Prefeito Zé Medeiros é investigado por contratações sem concurso

O Ministério Público realizou fiscalização e verificou que existem servidores públicos cujos nomes não foram publicados no Diário Oficial dos Municípios.
RAYANE TRAJANO
31/05/2017 10h39 - atualizado

O Ministério Público do Estado do Piauí, através da Promotoria de Justiça de Manoel Emídio, instaurou inquérito civil para investigar contrações sem concurso público, feitas pelo prefeito do município, Zé Medeiros. A abertura da investigação ocorreu na segunda-feira (29).

O objetivo é investigar informações de que o prefeito contratou diversos prestadores de serviços sem concurso, e que não publicou os atos de nomeação. Há notícias de que alguns desses servidores prestam serviços com carga horária reduzida de 20h, recebendo metade do salário mínimo como pagamento.

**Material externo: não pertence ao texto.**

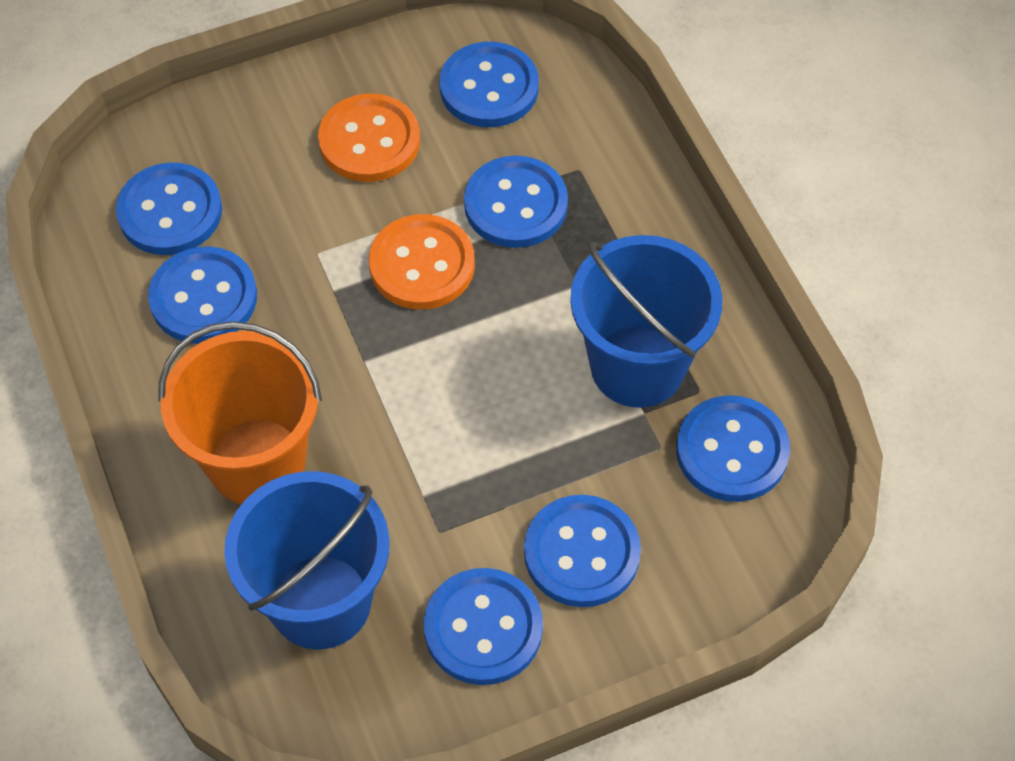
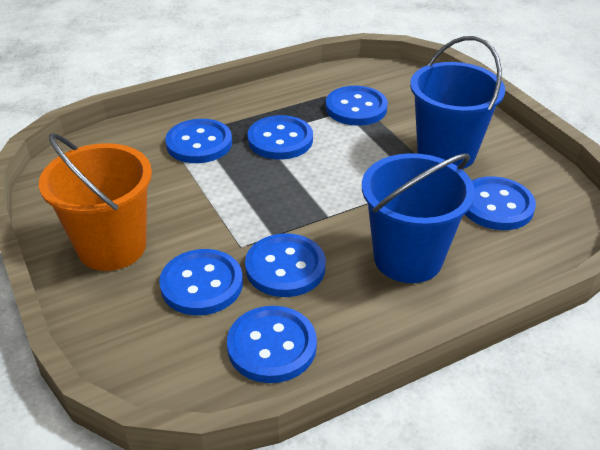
orange button: [318,93,420,182] [369,214,475,310] = 2 -> none = 0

Foi feita consulta no Diário dos Municípios e ficou constatado que não houve a publicação das portarias de nomeação dos servidores contratados a título precário, “importando em claro descumprimento ao Princípio da Publicidade, previsto no caput do artigo 37 da Constituição Federal, impedindo a fiscalização pelos órgãos competentes”.

Ao verificar tal ilegalidade, o Ministério Público notificou os secretários de Finanças e Administração para que não pagassem nenhum servidor cuja portaria de nomeação não tivesse sido publicada, sendo que tais secretários se omitiram em cumprir a recomendação.

O Ministério Público realizou fiscalização e verificou que realmente existem servidores públicos lotados em regime de 20h (zeladores e vigias), cujos nomes não foram publicados no Diário Oficial dos Municípios.

Para abrir o inquérito, o promotor levou em consideração que o prefeito Zé Medeiros recusa-se a abrir procedimento inicial para a realização de concurso público, “contrariando expressamente a Constituição Federal, mesmo notificado para tanto, inclusive em audiência pública realizada tratar desse tema”.

A investigação vai apurar se os atos praticados geraram prejuízos aos cofres públicos e qual a parcela de culpa do prefeito e dos secretários de Administração, Manoel Agnaldo Tomaz De Sousa Filho e de Finanças, Ailton Medeiros da Silva.

Outro lado

OViagoratentou falar com o prefeito Zé Medeiros a respeito do caso nesta quarta-feira (31), mas não conseguiu localizá-lo. O espaço está aberto para esclarecimentos.